Quant à la conception du “héros négatif” et à quelques traits de l’illustration visuelle de cette figure dans la propagande communiste en Albanie, le critique de l’art Abaz Hado dit: Certainement, parallèlement au héros positif a été inventé aussi son antipode,, le héros

négatif. Ce personnage, souvent l’ennemi de classe ou celui qui porte des idées révisionnistes

et qui empêche le progrès du socialisme, est conçu comme un ennemi qui entrave le développement. Il est souvent l’objet d’attaques, non simplement dans la fable de la propagande, mais dans la vie réelle aussi. Dans ce cas, il paraît que le socialisme crée une règle pour montrer que si vous êtes comme ce personnage négatif, vous subissez le même sort. « Vous méritez un tel sort! » - telle est la moralisation sociale destinée au héros négatif. A mon avis l’existence du héros négatif était une nécessité vitale pour l’époque socialiste. Cet exemple-là c’est l’exemple négatif, donc, vous devez tourner le regard vers notre héros aux vertus sublimes, vers le “héros positif”. Telle est la morale de la fable50.

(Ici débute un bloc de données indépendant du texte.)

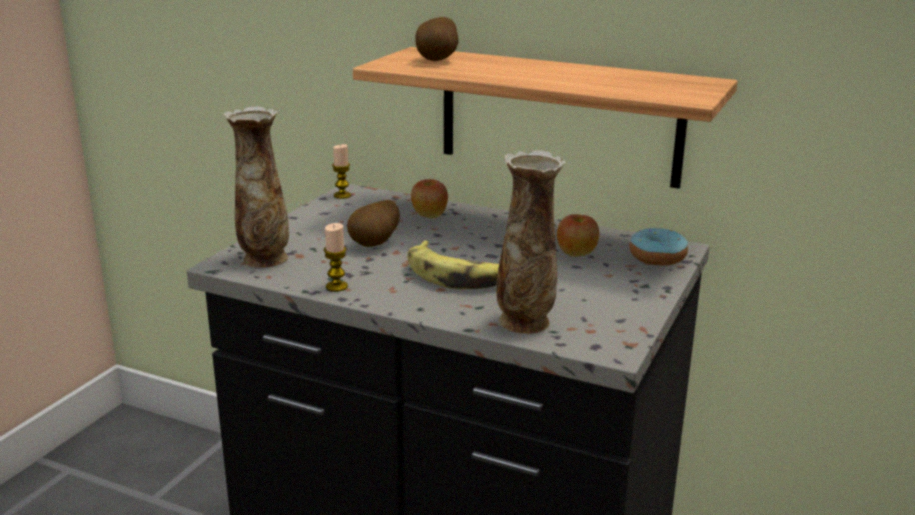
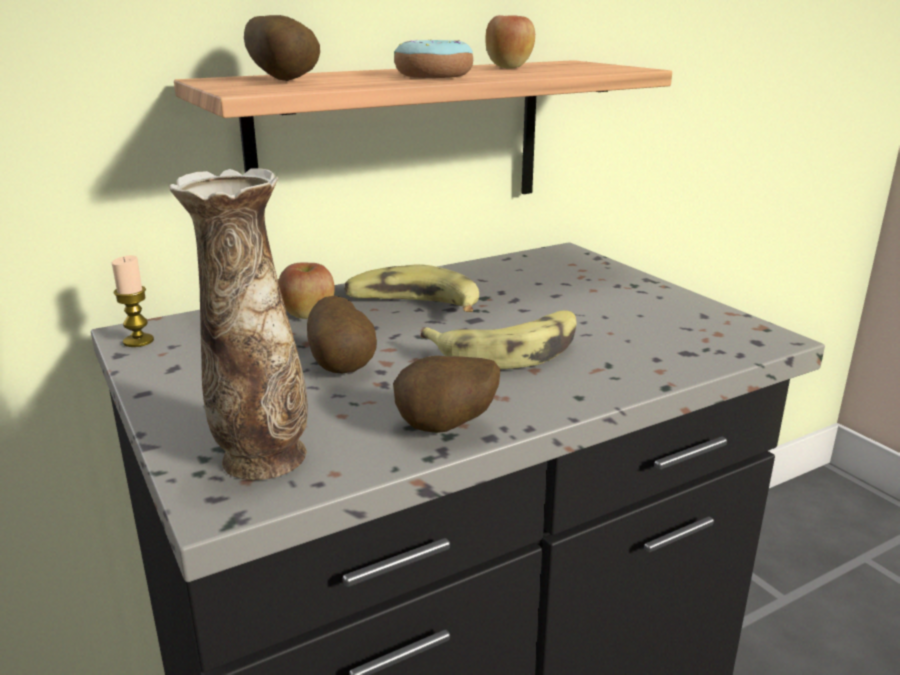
camera: 55 degrees left, 0 degrees up
candle [324,223,348,292] -> potato [393,356,500,433]
vase [496,150,565,334] -> none
apple [557,214,599,257] -> apple moved to [485,15,535,69]
donut [629,228,688,266] -> donut moved to [394,39,473,78]
none -> banana [344,264,479,312]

2.1.3 – L’évolution des années 1990

Une propagande totalement communiste, appuyée essentiellement sur “la parole comme moyen de propagande” et fortement illustrée par l’image respective, requise par le système de propagande, tel était l’héritage au début des années 90 sur le plan de

la communication politique. Entre-temps il faut dire que la communication politique à travers l’organisation de base du Parti, ou plus précisément à travers son organisation verticale que le régime avait, de fond en comble, dans chaque cellule de la société, s’affaiblit graduellement. Cette catégorie de propagande communiste, ce système de persuasion en faveur du régime à travers la “communication capillaire » des structures“ se désintègre. Il devient inacceptable par les codes culturels des larges masses et à la fin des années 80, avec une certaine libéralisation autorisée d’en haut et du régime lui-même, nous avons une sorte d’adoucissement de la sévérité du régime par rapport à cinq ans auparavant. Dans le système de la propagande nous avons une espèce de séparation par rapport aux pratiques dogmatiques de la propagande précédente. L’on commence à projeter certains films, présenter quelques oeuvres artistiques visuelles, quelques chroniques télévisées qui présentent une vie plus naturelle, reflétant un certain adoucissement par rapport aux principes rigides de la propagande communiste. Certaines critiques et une espèce de désacralisation du héros sont également tolérées.

Les événements se précipitent rapidement en 1990 dans toute l’Europe de l’Est et, à la fin de décembre 1990, le régime communiste se libéralise, il autorise la création du premier parti de l’opposition et quelques mois plus tard , le 31 mars 1991, nous avons la première campagne électorale pluraliste et les premières élections libres. Le changement est si grand, “une révolution démocratique” a eu lieu et au début des années 90, en fonction de la communication politique ou de la propagande politique, nous nous retrouvons dans un espace vide parce que comme avec un coup de crayon l’on voit tomber toute la symbolique sémantique de l’image. Ce qui reste c’est la parole. La scène s’appauvrit sur le plan de l’image, car le temps de la vérité est venu, le temps des grands débats au sein de la société, de la famille, dans les rues, à chaque bordure des rues, dans des meetings, où les gens commencent à dire la vérité.